Question: Is it essential that my child's classroom teacher be an "autism specialist," or is it sufficient if he/she's provided with training and ongoing supervision by an "autism specialist"?
Answer: In thinking through whether the child with autism requires a teacher who has specific autism training, the child's needs really will dictate the level of expertise required in that area. Certainly again, in terms of meeting the educational needs of the child with autism, the classroom setting needs to cover three bases: the academic needs, the social curriculum and a way of addressing any maladaptive behaviors.
Clearly, the teacher will be in a position in the mainstream to address the academic needs for the child. But it's important that the social curriculum be addressed. And that will involve both recognition of the social needs of the child and then plans for intervening or a particular curriculum.
Many teachers without particular expertise in autism can benefit from specific training in these matters. This can be either a push-in model, where therapists are available to do some of the educating.
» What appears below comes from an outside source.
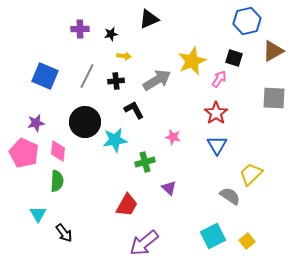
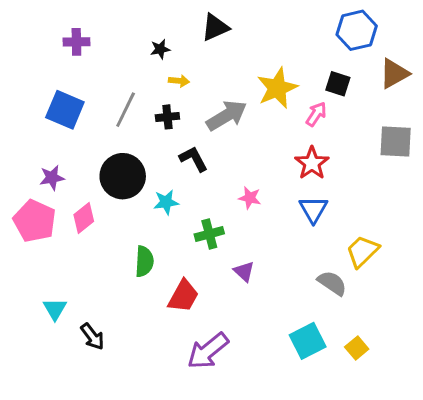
purple cross: (80, 29) -> (76, 42), moved
cyan star: (115, 140) -> (166, 202), size x0.7
pink diamond: (58, 151) -> (84, 218), turned 45
green semicircle: (57, 181) -> (144, 261), moved

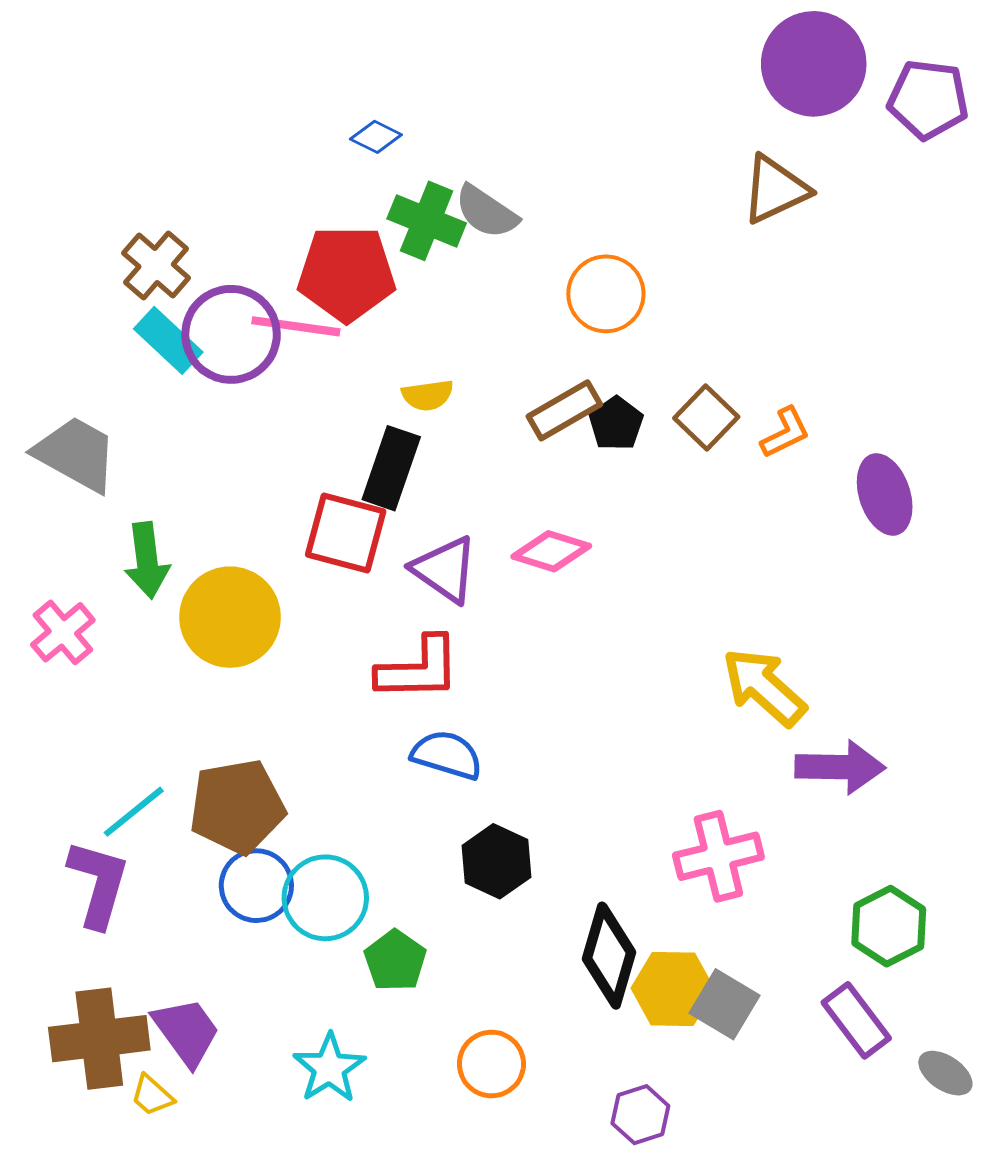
There are social skills training modules and programs such as the SOS programs -- Social Skills in Our Schools -- that work with classrooms to help teachers identify and address a social curriculum. And I would say that there are models in which the teacher has opportunities for additional training outside the classroom.
All of these have the same goal, which is basically that the classroom setting be able to address not only the academic needs of the child, but actively identify and address the social needs as well. And the same can be said about any maladaptive behaviors that need to be addressed for the child to be able to function in the mainstream.